FAMÍLIA MULTIESPÉCIE NO DIREITO DE FAMÍLIA 

Keny de Melo Souza 

Graduanda no curso de Direito pelo Centro de Ensino Superior de São Gotardo 

1 CONCEITO DE FAMÍLIA 

1.1 O que vem a ser família? 

Cada um tem seu conceito e construção mental e moral de família, mas será que existe um padrão correto para o que seja a entidade familiar? A Constituição Federal de 1988, em seu artigo 226 , especificamente nos parágrafos 3° e 4°, assevera que, 

Art. 226. A família, base da sociedade, tem especial proteção do Estado. 

[….] 

§ 3º Para efeito da proteção do Estado, é reconhecida a união estável entre homem e mulher como entidade familiar, devendo a lei facilitar sua conversão em casamento. 
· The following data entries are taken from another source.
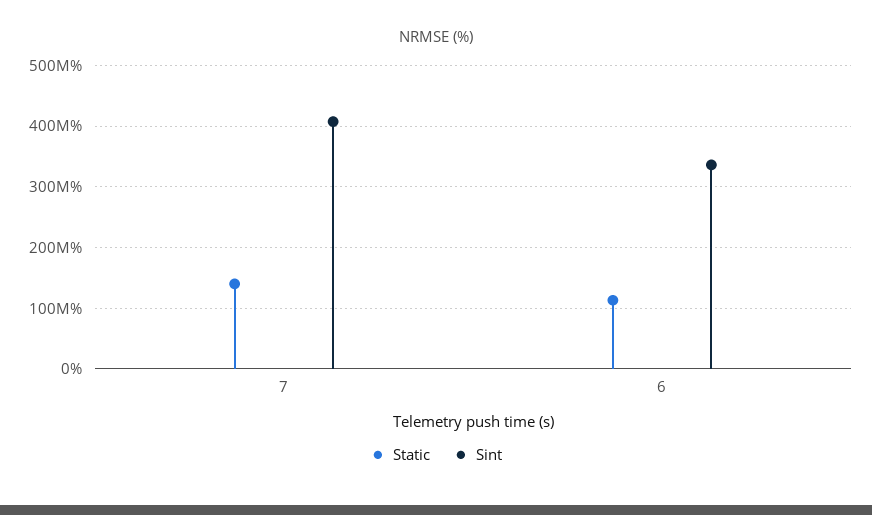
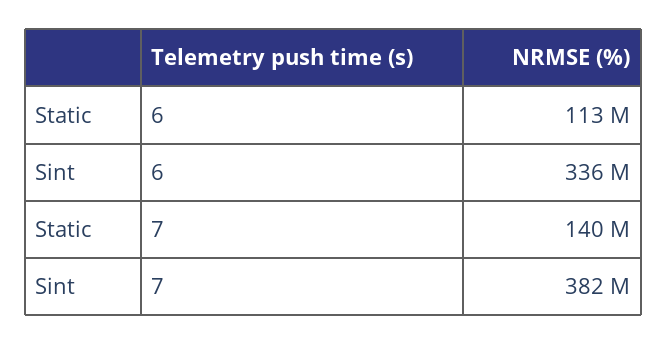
Sint, 7: 410000000 -> 382000000

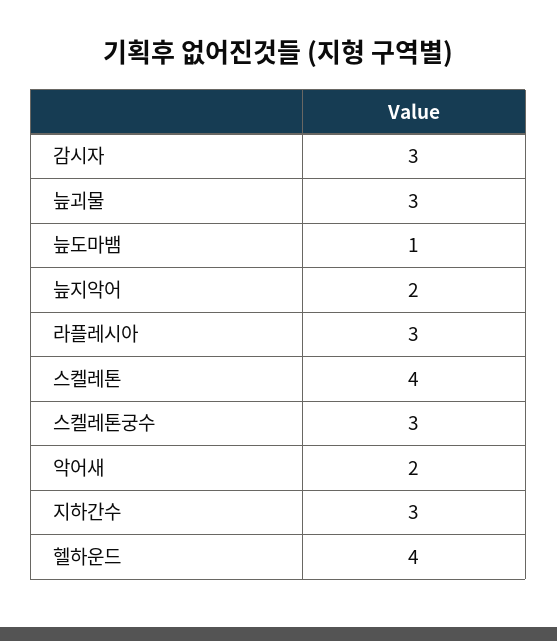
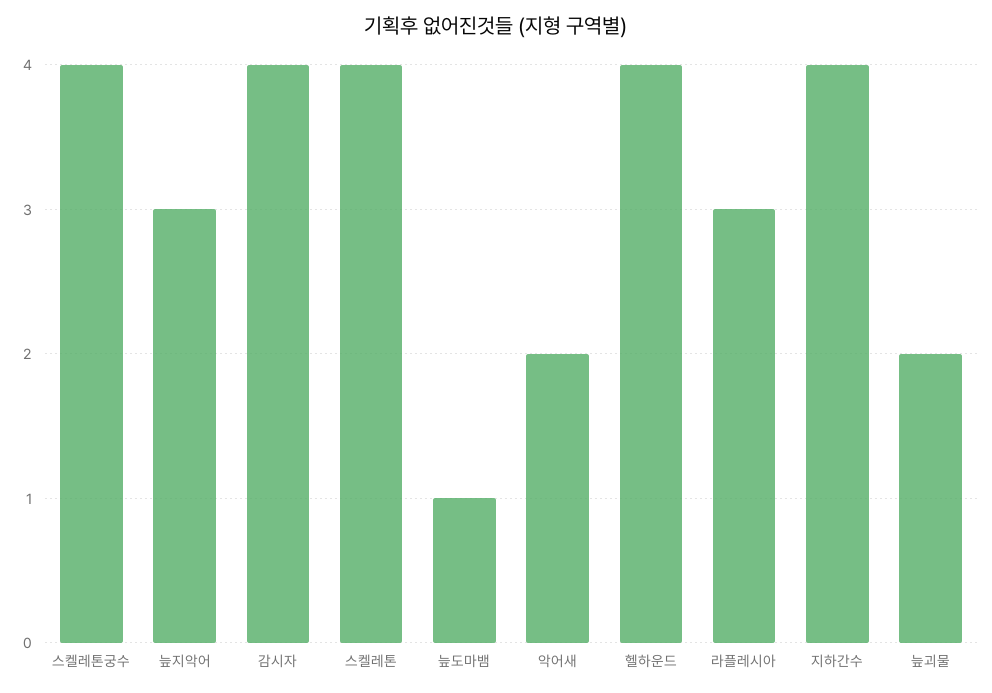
감시자: 3 -> 4
늪괴물: 3 -> 2
늪지악어: 2 -> 3
스켈레톤궁수: 3 -> 4
지하간수: 3 -> 4

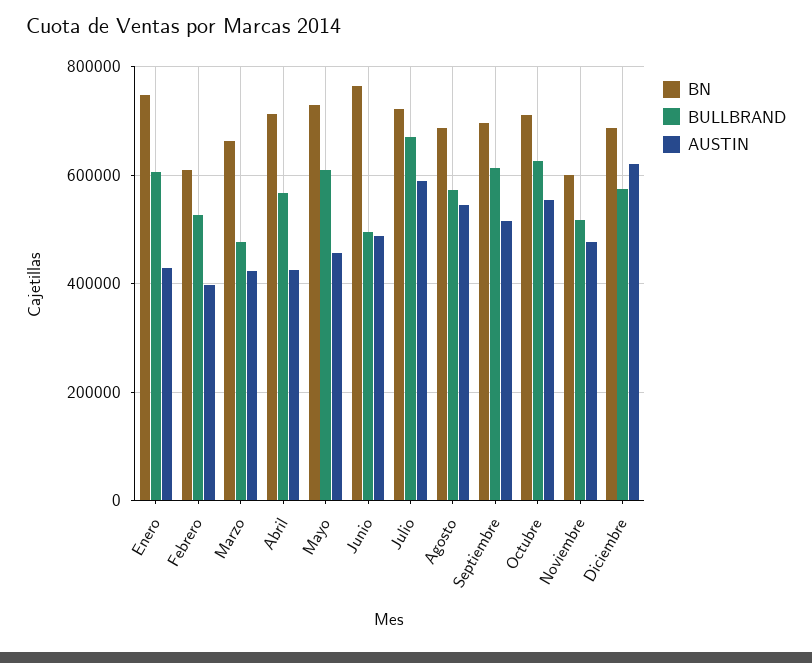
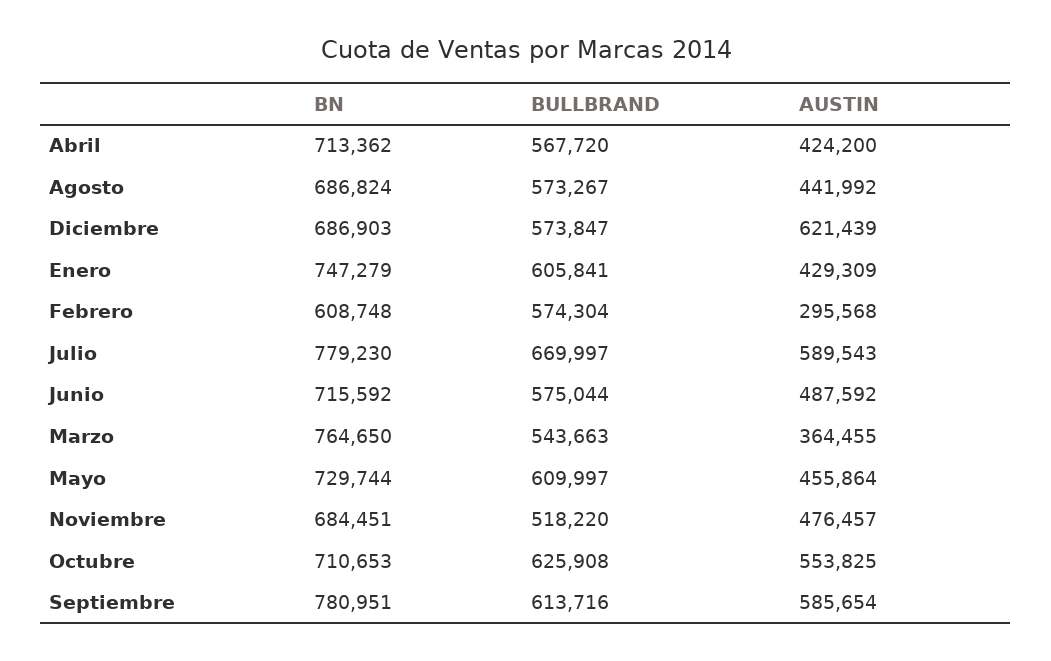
BULLBRAND, Febrero: 520000 -> 574304
AUSTIN, Febrero: 400000 -> 295568
BN, Marzo: 660000 -> 764650
BULLBRAND, Marzo: 480000 -> 543663
AUSTIN, Marzo: 420000 -> 364455
BN, Junio: 760000 -> 715592
BULLBRAND, Junio: 500000 -> 575044
BN, Julio: 720000 -> 779230
AUSTIN, Agosto: 540000 -> 441992
BN, Septiembre: 700000 -> 780951
AUSTIN, Septiembre: 520000 -> 585654
BN, Noviembre: 600000 -> 684451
§ 4º Entende-se, também, como entidade familiar a comunidade formada por qualquer dos pais e seus descendentes. 

A Carta Magna, como apresentado acima, pontua que a família por se tratar de uma base da sociedade, deve ter especial proteção do Estado, consolidando a constituição familiar; como também, através da união estável. 

O Código Civil brasileiro não apresenta expressamente o conceito de família, mas traz em seu artigo 1.511 como se dá a constituição da entidade familiar ao contrair matrimônio, versando que “o casamento estabelece comunhão plena de vida, com base na igualdade de direito e deveres dos cônjuges ”; bem como reza o artigo 1.723, deste mesmo código, “é reconhecida como entidade familiar a união estável entre o homem e a mulher, configurada na convivência pública, contínua e duradoura e estabelecida com o objetivo de constituição de família ”. Ambos preceituam que a família surge com a vontade de dois indivíduos de constituírem família. 

Destarte, diante da presente panorâmica social, o Dicionário Houaiss traz um novo conceito de família como sendo o "núcleo social de pessoas unidas por laços afetivos, que geralmente compartilham o mesmo espaço e mantêm entre si uma relação solidária ". 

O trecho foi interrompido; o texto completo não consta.